Saturday, May 5, 2012

Strandjungs, Here We Come

Ok. I don't really want this blog to be nothing but youtube embeds followed by brief commentary. Substance will happen at some point. With that said, here's a youtube embed followed by brief commentary:


I'm not really sure how Germany feels about The Beach Boys these days (Google Trends has the German language ranked eighth in "The Beach Boys" search volume. So, apparently people have been searching "The Beach Boys" fairly often from the... German.. language... I don't know*), but I do know two things:
  1. Kraftwerk loved** The Beach Boys
  2. Apparently EMI circa 1963 felt it was commercially expedient for Brian Wilson and co. to record a German version of "In My Room"***
The Beach Boys ended up steamrolling the Rhineland so quickly with their surf-pop blitzkrieg that EMI never bothered to release the German single, which languished for decades before surfacing on a rarities compilation. It's an interesting artifact, even if it's most notable aspect is the band's deft navigation of a language with which they were (probably) totally unfamiliar. I don't speak German though, and there's definitely a chance that, for a native German, this is the equivalent of mangled J-pop English. But whatever, the point is that the Beach Boys transcended language barriers in their conquest of Europe, influencing even the severe and ironic Teutonic-electronic godfathers (see list, item 1****).
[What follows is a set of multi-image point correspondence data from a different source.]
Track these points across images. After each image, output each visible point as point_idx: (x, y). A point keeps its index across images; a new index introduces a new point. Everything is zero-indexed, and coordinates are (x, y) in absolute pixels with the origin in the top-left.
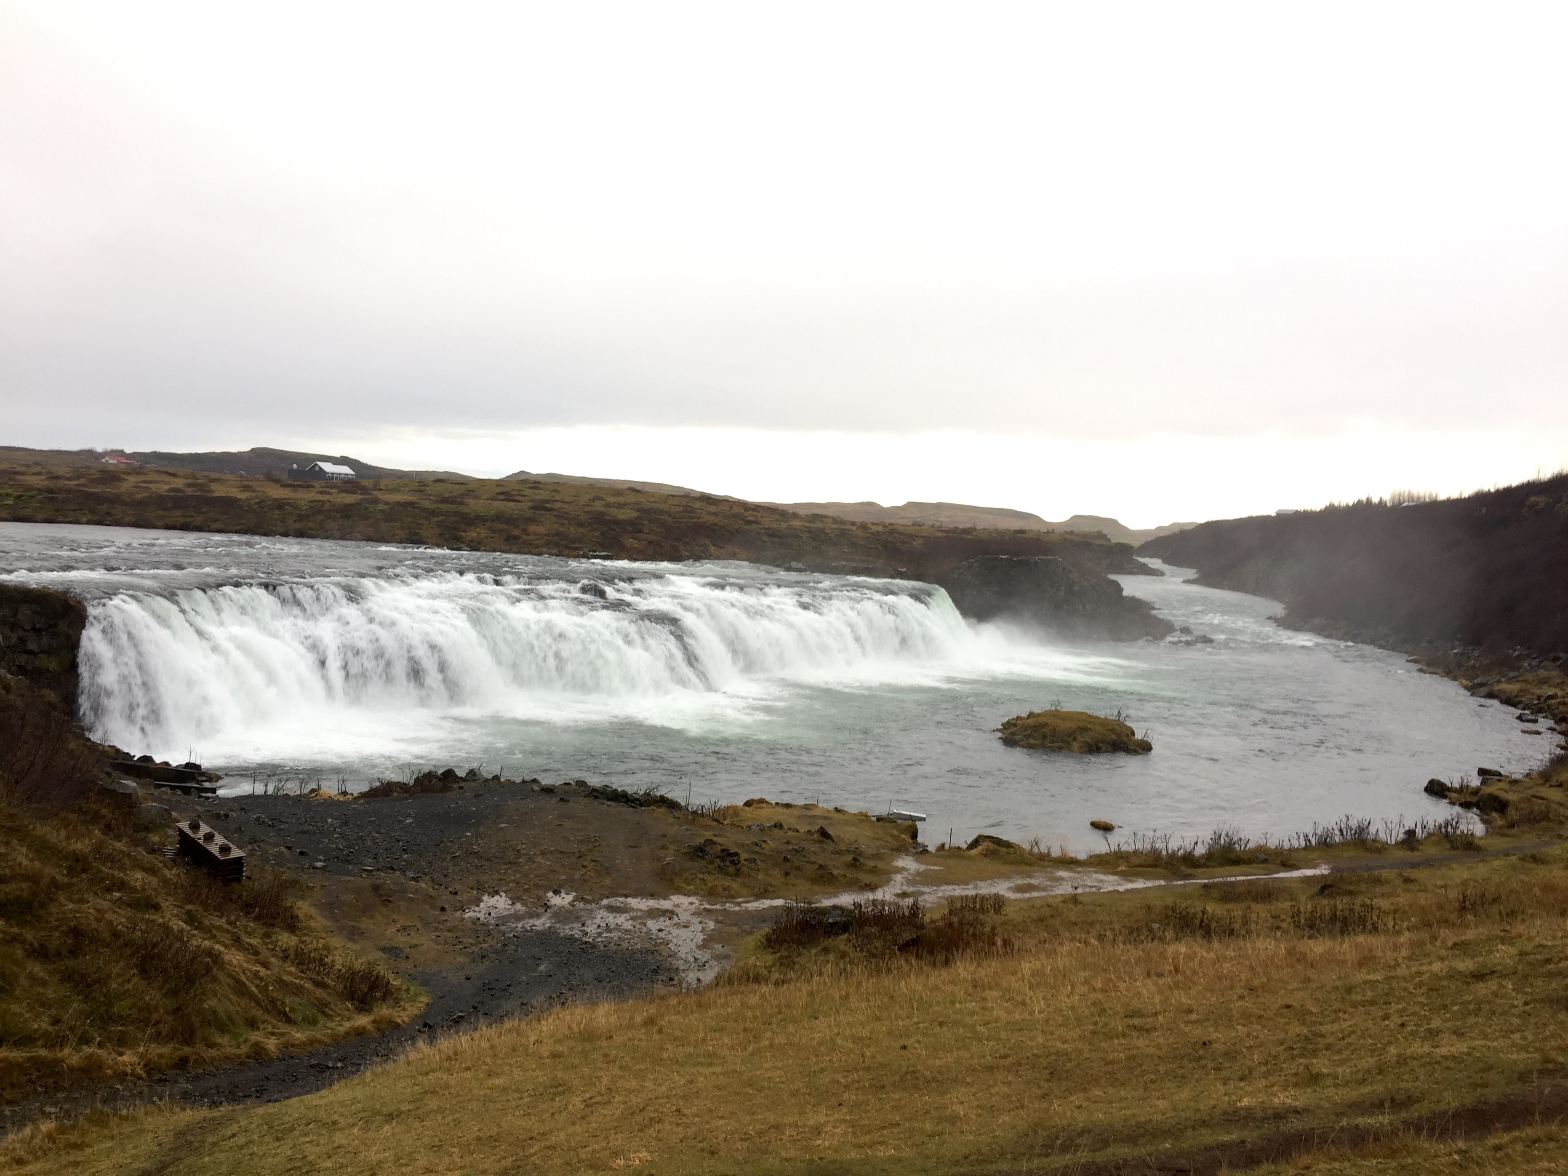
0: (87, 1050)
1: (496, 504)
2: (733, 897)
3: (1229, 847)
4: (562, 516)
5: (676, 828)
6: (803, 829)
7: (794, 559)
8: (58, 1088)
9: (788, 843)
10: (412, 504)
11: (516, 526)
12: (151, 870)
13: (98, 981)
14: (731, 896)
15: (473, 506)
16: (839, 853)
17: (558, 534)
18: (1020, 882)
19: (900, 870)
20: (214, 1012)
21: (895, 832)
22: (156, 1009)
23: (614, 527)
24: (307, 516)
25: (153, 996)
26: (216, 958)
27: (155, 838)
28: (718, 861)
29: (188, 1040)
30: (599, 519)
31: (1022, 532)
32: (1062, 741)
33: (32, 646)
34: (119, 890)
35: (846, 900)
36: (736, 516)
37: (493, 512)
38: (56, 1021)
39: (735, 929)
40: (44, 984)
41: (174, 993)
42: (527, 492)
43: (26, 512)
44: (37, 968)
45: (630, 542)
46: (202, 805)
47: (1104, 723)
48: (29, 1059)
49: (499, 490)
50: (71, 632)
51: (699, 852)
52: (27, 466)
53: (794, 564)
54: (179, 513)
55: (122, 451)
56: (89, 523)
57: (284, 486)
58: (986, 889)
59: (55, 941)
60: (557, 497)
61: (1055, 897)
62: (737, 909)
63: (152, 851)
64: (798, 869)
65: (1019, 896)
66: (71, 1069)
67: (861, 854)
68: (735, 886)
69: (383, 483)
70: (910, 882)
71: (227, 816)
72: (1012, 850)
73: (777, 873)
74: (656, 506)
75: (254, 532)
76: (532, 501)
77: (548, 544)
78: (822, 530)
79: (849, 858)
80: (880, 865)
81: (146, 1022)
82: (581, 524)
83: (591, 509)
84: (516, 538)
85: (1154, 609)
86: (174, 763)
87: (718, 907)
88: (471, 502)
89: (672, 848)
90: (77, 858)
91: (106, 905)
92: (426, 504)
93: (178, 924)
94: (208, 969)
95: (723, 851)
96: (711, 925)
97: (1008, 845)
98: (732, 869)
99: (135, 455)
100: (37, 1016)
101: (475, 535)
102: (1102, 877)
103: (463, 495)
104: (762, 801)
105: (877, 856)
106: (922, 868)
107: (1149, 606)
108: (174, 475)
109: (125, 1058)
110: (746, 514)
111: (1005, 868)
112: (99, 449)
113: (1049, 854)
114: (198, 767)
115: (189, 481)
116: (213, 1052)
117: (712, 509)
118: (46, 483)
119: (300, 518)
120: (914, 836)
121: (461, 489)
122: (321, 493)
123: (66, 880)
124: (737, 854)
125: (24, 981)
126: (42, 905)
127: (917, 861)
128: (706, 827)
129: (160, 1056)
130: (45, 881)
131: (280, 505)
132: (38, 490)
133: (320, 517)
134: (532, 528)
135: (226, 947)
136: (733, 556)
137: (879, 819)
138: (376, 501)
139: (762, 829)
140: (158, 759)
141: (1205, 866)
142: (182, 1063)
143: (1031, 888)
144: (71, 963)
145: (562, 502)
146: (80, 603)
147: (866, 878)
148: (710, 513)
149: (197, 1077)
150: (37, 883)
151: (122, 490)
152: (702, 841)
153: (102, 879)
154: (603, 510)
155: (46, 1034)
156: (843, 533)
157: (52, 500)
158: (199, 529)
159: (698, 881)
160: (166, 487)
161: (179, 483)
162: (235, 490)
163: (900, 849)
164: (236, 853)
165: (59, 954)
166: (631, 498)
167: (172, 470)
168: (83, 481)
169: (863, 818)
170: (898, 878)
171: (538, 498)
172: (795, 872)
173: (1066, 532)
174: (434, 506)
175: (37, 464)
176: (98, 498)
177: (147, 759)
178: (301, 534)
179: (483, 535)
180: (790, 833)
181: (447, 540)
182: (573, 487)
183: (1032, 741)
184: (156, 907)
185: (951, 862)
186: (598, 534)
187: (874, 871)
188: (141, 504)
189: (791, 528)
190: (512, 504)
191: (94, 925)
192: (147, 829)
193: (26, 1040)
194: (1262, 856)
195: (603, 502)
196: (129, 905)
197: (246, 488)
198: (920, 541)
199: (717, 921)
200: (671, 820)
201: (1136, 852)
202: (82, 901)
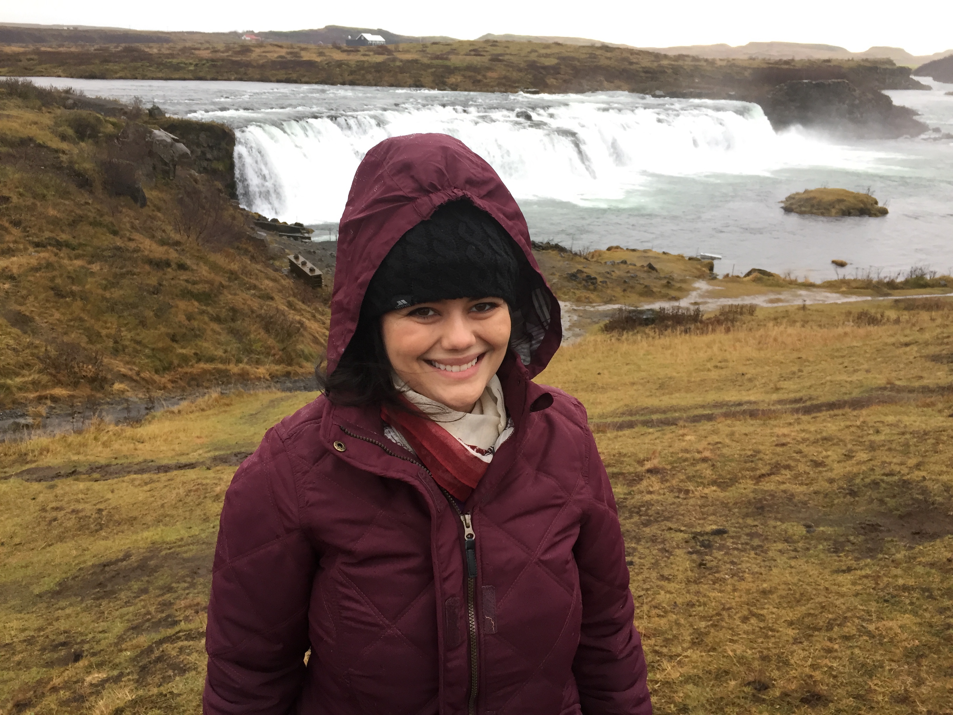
0: (241, 365)
1: (468, 58)
2: (591, 303)
3: (921, 277)
4: (510, 65)
5: (561, 263)
6: (639, 264)
7: (658, 89)
8: (229, 383)
9: (628, 272)
10: (416, 61)
11: (479, 74)
12: (274, 280)
13: (244, 334)
14: (590, 302)
15: (455, 60)
16: (660, 279)
17: (505, 77)
18: (773, 296)
19: (695, 289)
20: (303, 351)
21: (699, 267)
22: (274, 348)
23: (542, 71)
24: (355, 71)
25: (271, 342)
26: (301, 324)
27: (277, 263)
28: (584, 282)
29: (290, 364)
30: (533, 66)
31: (829, 61)
32: (825, 209)
33: (209, 156)
34: (254, 289)
35: (657, 306)
36: (625, 59)
37: (465, 64)
38: (226, 351)
39: (589, 321)
40: (219, 334)
41: (282, 341)
42: (489, 48)
43: (201, 74)
44: (216, 326)
45: (551, 81)
46: (302, 246)
47: (856, 196)
48: (214, 369)
49: (471, 48)
50: (228, 148)
51: (573, 277)
52: (201, 43)
53: (658, 92)
54: (283, 72)
55: (252, 32)
56: (236, 79)
57: (344, 51)
58: (747, 301)
59: (224, 314)
60: (508, 51)
61: (792, 306)
62: (592, 309)
63: (276, 270)
64: (632, 287)
65: (770, 305)
66: (234, 374)
67: (673, 279)
68: (593, 296)
69: (401, 46)
70: (701, 296)
71: (314, 252)
72: (771, 278)
73: (619, 289)
74: (572, 54)
75: (326, 83)
76: (492, 55)
77: (499, 84)
78: (681, 67)
79: (664, 282)
80: (684, 286)
81: (268, 354)
82: (520, 70)
83: (528, 59)
84: (479, 81)
85: (918, 114)
86: (289, 223)
87: (581, 308)
88: (453, 57)
89: (558, 274)
90: (232, 272)
91: (247, 297)
92: (426, 61)
93: (283, 307)
94: (299, 330)
95: (587, 276)
96: (575, 318)
97: (769, 274)
98: (592, 287)
99: (260, 34)
100: (216, 349)
101: (454, 80)
102: (829, 294)
103: (449, 53)
104: (617, 247)
105: (684, 281)
106: (710, 288)
107: (915, 113)
108: (281, 47)
109: (260, 370)
110: (631, 57)
111: (765, 289)
112: (240, 31)
113: (796, 280)
114: (301, 225)
115: (289, 50)
116: (303, 370)
117: (609, 55)
118: (210, 55)
119: (352, 73)
120: (711, 268)
121: (448, 49)
122: (364, 55)
123: (227, 284)
124: (595, 278)
125: (209, 332)
126: (216, 296)
127: (708, 284)
128: (580, 263)
129: (277, 370)
130: (216, 284)
131: (340, 64)
132: (207, 60)
133: (363, 72)
134: (489, 74)
135: (309, 319)
136: (618, 88)
137: (690, 259)
138: (394, 60)
139: (613, 264)
140: (281, 220)
141: (902, 288)
142: (288, 374)
143: (778, 300)
144: (232, 325)
145: (511, 54)
146: (231, 130)
147: (673, 293)
148: (607, 58)
149: (295, 381)
150: (212, 285)
151: (252, 58)
152: (575, 270)
153: (245, 284)
154: (536, 59)
155: (221, 357)
156: (696, 68)
157: (214, 66)
158: (295, 82)
159: (571, 294)
160: (276, 55)
161: (283, 52)
162: (314, 55)
163: (700, 276)
164: (318, 272)
165: (226, 321)
166: (555, 50)
167: (280, 44)
168: (230, 53)
169: (681, 258)
170: (694, 294)
171: (495, 52)
172: (630, 289)
173: (863, 60)
174: (429, 62)
175: (208, 42)
176: (238, 64)
177: (275, 220)
178: (352, 83)
179: (459, 80)
180: (630, 267)
181: (437, 84)
182: (519, 43)
183: (803, 209)
184: (272, 299)
185: (730, 285)
186: (530, 77)
187: (680, 289)
188: (262, 67)
189: (660, 66)
190: (478, 58)
191: (242, 306)
192: (273, 258)
193: (211, 360)
194: (943, 282)
195: (536, 54)
196: (259, 297)
197: (321, 54)
198: (749, 71)
199: (579, 316)
200: (559, 258)
201: (855, 280)
202: (235, 294)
* It just tracks the searches from google.de, duh.
** Past tense referring to classic Kraftwerk. Their mercurial lineup makes current Kraftwerk attitudes re: Beach Boys difficult/pointless to gauge.
*** The song title translation isn't literal. "Ganz Allein" -> "All Alone".
**** Sorry for so many Kraftwerk references, but I did find out about this recording through Kraftwerk-related reading, and I can't guarantee that future Future posts won't mention Kraftwerk qua Germanic Beach Boys (if, you know, the subject drifts in that direction).

Thursday, April 26, 2012

Wet Tangerine Dreams


So I've been reading Kraftwerk - Man, Machine and Music. The book mentions a pretty scandalous concert that Tangerine Dream and Nico put on in 1974. The venue was the Reims cathedral, and the scandal was such that the Catholic church decided they had to reconsecrate the place. The book didn't go into detail, but I imagined some clergyman perched in a balcony beneath clerestory windows, frozen in terrified indignation as the wild, cosmic reverberations of TD and Nico assaulted his sense of propriety.  A quick Google search revealed the church's primary beef to be a little more on corporeal side of things; after the crowd dispersed, there was a fair amount of pee on the floor.

I haven't listened to the concert itself (which you can download here for free), but this youtubed portion of Nico's performance is cool. It must have been a pretty celestial experience for the members of the audience not preoccupied with incontinence issues.